There is no doubt that the NHS was an institution appropriate for its time, shortly after the end of second world war. The population was smaller and people frequently did not live long enough to have chronic diseases. People used to die from heart attacks where they now survive and commonly encounter medical complications from surviving such an event. Modern medicine, to some degree, is a victim of its own success.

But is the NHS, a centralised single payer system, organised and managed in a way that can deliver world-class healthcare to all of its citizens all the time? We are used to being able to access world class services in other sectors – why do we accept something different in healthcare? For many, something as simple as getting a GP appointment in normal times can be extremely challenging. At the moment in the UK, a religion exists around “our NHS” that clouds and prevents criticism. It would be tantamount to political suicide for any politician to criticise the institution. Any criticism usually is responded to by claims that “we don’t want the US system”. This is true, but healthcare organisation on this planet is not a binary decision of either a socialized NHS model on the one hand or the US system on the other.

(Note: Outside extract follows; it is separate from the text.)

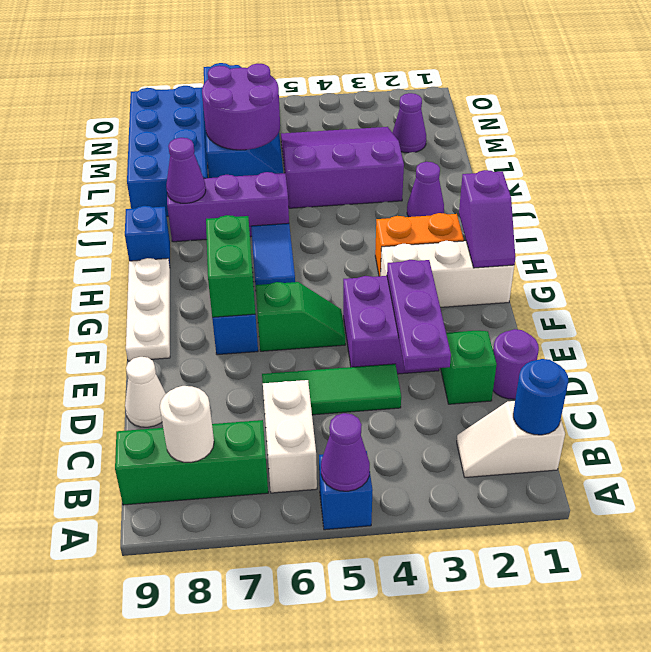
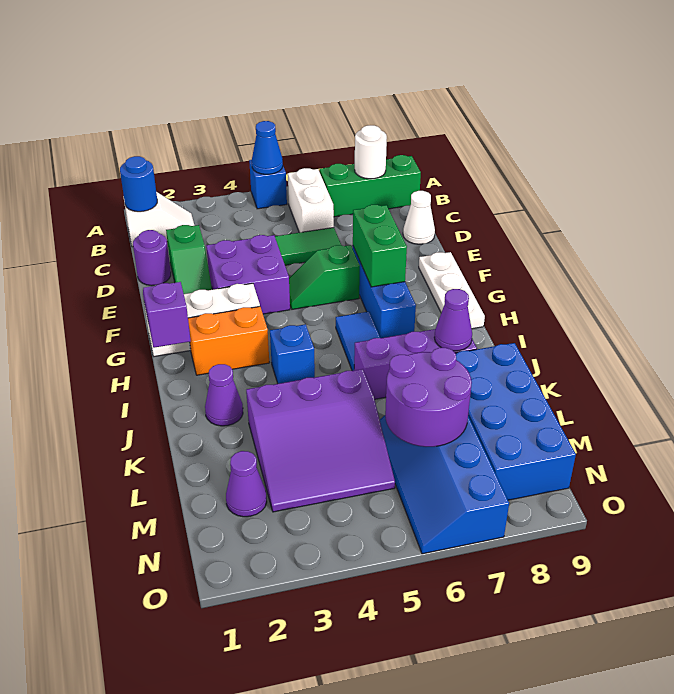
purple 1x1 cone [321,413,370,491] -> blue 1x1 cone [252,121,283,174]
purple 1x3 plate [387,260,451,371] -> none
blue 1x1 brick [125,206,170,265] -> blue 1x1 brick moved to [270,324,315,384]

Looking at healthcare systems internationally, it doesn’t have to be this way. Other funding models can provide a free-at-the-point-of-use system with universal access. In Australia, there is a healthy mix of public and private providers, plus a competitive market for health insurance. There are tax incentives for members of the public to take private health insurance, as policy makers know that these individuals will use private clinics and hospitals and not the public system. This offloads the public sector and allows it to work better. Having worked there, I know that patient care in the public sector is generally better than in the NHS, as is the productivity of hospitals and morale of doctors and nurses. Medicine and nursing are highly valued careers in Australia. Consultants are able to have a good mix of clinical, non-clinical and private work that is vital for a long and energised career. This is not the case in the NHS where in recent years new consultants have had their non-clinical work cut and clinical commitments maximised. In some specialties new NHS consultants are being asked to do junior doctor night shifts to cover shortfalls, due to the fact that junior doctors are increasingly disillusioned with the profession and deferring, going abroad or dropping out. It is not just junior doctors that are leaving the NHS but also many consultants, particularly surgeons, departing the bureaucracy and poor management to go full-time private. Low morale and cynicism about the profession are sadly rife, and that was before the current pandemic.

There are also challenges in nursing. Many hospital wards are hampered by shortages of nurses and other allied health professionals. Chronic underpay, overwork and poor morale has led to nurses leaving the NHS to work ‘Bank’ or locum shifts, in an attempt to escape low pay and regain some control over their lives. This has led to a downward spiral of low staffing levels, poor morale, and more nurses leaving. It is no wonder that bright young graduates do not seek careers in nursing the way they used to in the past, or still do in Australia and other countries. This is perhaps one of the current NHS’s biggest tragedies.

The pandemic has challenged healthcare systems and society in ways that would have seemed unimaginable 12 months ago. But can we use this as an opportunity to reimagine how healthcare in this country can be organised and delivered? I do not have all the answers, but in order to move forward, as a society we must start by recognising the reality of our current health system and asking the right questions about how “our NHS” is structured, funded and delivered.

Dr Jonathan Snow (not his real name) is a critical care doctor and pharmaceutical physician.